7/12/2017 2:55:00 PM / Steve Priolo
Instead of moving into an apartment while he plays in a summer league in Victoria, British Columbia, Bandits defenseman Steve Priolo decided to make a van his temporary residence and hit the road. Each week, he's blogging about his experiences for Bandits.com.
Every trip to the West Coast comes with a good fishing story. Here is my experience.
Living in the van gives me the opportunity to spend much time down by the water, watching boats of all sorts go by. I've always been intrigued by the fishing boats, and how amazing it would be to get out there and see what I can do with a fishing rod. A couple weeks ago, I made that happen.
I've always struggled with where our food comes from (especially in terms of factory farming), so the idea of catching a wild fish and having it become the source of my living was something I couldn't pass up. The lacrosse community on the island is very tight, so with a couple of phone calls, the next day I was out on a fishing boat. Now this wasn't a commercial fishing vessel because, to me, that's not the name of the game.
But by no means where we fishing primitively. We had a down rigger that brings your line to the depth you would like, but we still had to find a way to make a hook look delicious to a fish. The way it works is you choose which “spoon” (or hook with a shiny piece of metal) will look the best when you are “trolling” or driving slowly. You want it to look like a sardine or some little fish.

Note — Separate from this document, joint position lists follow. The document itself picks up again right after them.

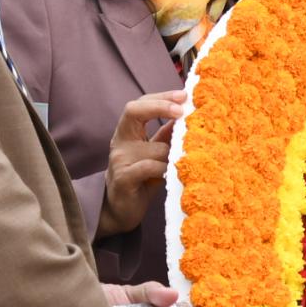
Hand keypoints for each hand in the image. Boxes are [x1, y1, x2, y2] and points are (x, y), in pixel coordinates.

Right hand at [99, 91, 183, 236]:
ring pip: (154, 147)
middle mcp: (120, 141)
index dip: (161, 97)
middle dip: (160, 106)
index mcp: (127, 132)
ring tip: (179, 164)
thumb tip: (186, 114)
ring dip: (171, 154)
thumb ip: (166, 135)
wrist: (121, 211)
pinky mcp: (123, 178)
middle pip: (133, 110)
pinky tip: (171, 174)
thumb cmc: (142, 179)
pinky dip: (164, 169)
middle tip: (183, 110)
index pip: (140, 104)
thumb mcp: (155, 153)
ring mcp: (119, 159)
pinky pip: (149, 167)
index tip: (183, 96)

The down rigger is a weighted ball with a clip – kind of like a cloths pin – that is clipped on about ten feet in front of the spoon. You drop this into the water and stop it at whatever depth you wish in the hopes that a salmon bites. When the line is released from the down rigger, the fight is on. After a couple cups of boat coffee all you hear is the squeal of the line being torn from the boat.
“Fish on!” the captain yells.
The fight begins and you automatically feel the power that these wild salmon have! He pulls line from the boat and runs, then when he tires, you reel in as much line as you can. The salmon seem to make two or three good runs underwater. Then right when they break the surface, they make one last-ditch effort, and with the dip of a net, he was caught!

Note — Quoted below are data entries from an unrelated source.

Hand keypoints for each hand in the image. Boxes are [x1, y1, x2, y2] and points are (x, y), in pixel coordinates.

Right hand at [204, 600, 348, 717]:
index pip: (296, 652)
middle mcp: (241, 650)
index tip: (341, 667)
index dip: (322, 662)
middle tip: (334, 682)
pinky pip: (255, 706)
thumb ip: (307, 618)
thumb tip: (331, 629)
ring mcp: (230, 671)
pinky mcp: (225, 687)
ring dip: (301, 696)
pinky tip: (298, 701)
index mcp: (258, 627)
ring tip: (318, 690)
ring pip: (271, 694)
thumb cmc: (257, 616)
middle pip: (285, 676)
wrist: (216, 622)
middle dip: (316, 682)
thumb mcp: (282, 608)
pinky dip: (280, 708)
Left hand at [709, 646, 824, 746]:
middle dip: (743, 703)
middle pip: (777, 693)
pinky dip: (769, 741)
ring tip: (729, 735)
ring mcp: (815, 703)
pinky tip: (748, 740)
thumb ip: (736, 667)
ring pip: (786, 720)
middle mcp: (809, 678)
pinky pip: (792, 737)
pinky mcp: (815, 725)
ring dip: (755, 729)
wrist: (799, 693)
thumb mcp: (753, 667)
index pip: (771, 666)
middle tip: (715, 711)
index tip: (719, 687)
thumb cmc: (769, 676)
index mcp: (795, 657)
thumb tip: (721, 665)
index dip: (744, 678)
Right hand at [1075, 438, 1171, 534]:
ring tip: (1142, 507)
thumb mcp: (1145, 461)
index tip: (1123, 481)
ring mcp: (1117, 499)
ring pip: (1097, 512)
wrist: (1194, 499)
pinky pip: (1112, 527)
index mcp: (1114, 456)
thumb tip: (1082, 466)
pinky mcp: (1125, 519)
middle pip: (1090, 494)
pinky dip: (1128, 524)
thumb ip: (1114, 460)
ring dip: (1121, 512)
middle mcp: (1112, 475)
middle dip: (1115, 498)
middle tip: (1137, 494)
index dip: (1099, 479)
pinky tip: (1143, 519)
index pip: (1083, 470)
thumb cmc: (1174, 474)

That feeling of excitement, mixed with relief and thankfulness to the fish, is a feeling that is solely found in trying to catch your own food. It is not for the excitement, but for the understanding that I am eating something that lived in nature – was eating what it was supposed to be eating – and is regulated to ensure the population is right where it needs to be.

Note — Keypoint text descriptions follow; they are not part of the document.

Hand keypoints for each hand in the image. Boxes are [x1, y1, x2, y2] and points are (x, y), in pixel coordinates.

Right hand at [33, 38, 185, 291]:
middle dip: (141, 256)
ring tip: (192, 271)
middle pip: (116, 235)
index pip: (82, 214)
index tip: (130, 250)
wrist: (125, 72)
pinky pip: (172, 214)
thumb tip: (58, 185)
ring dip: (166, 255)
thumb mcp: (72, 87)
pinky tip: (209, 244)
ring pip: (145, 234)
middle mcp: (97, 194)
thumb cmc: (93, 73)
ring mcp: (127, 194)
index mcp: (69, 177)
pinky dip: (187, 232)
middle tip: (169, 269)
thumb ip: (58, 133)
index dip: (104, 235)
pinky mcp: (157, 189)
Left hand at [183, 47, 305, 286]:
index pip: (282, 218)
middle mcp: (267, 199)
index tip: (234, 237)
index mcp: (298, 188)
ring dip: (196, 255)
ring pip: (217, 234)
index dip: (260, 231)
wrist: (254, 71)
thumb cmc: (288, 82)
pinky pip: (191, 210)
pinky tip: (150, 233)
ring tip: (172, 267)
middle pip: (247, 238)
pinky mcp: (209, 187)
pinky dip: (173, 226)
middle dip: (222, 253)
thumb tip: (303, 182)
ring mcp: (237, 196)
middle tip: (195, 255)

We ended up catching three Chinook salmon, and on the way in, we checked our crab traps that we set on the way out and there were three “keepers” that we cooked right there on the boat.
I couldn't be thankful enough.
While writing my fishing story, Jacqueline and I were enjoying Lynn Canyon Provincial Park on mainland B.C.
Our friend Victoria is a Park Ranger here and we were able to spend the day with her while she hiked the trails and checked the water levels, and just generally made sure everything was the way it was supposed to be.
Lynn Canyon is a beautiful park that has become famous for its natural waterslide – off a waterfall and into the water.
First thing I wanted to do here!
Victoria explained that there is a certain water level where this stunt becomes a little safer, but still very dangerous. I thought that might be something she is just supposed to say, but she tells me it has to do with the snow melt, and which time it starts melting, and of course the underwater shelf that seems to pin people underwater.
So with this new information I decided against the waterslide and I hope others do to.
While exploring the park I noticed a Buffalo Bandits hat! Then there was a group of kids that I later found out where the novice lacrosse team from St. Catharines. My old team! They were all Bandits fans so I signed some autographs, took some pictures, and then watched as these kids enjoyed the park. It's so great running into people from back home.
One thing I want to leave this blog saying is that we have so many beautiful places in North America, and in spending time with the Rangers, I noticed how much time goes into keeping them clean.
With the volume of people coming through these places, there are so many things these Rangers need to be doing, so please pick up after yourselves and let's keep our parks clean!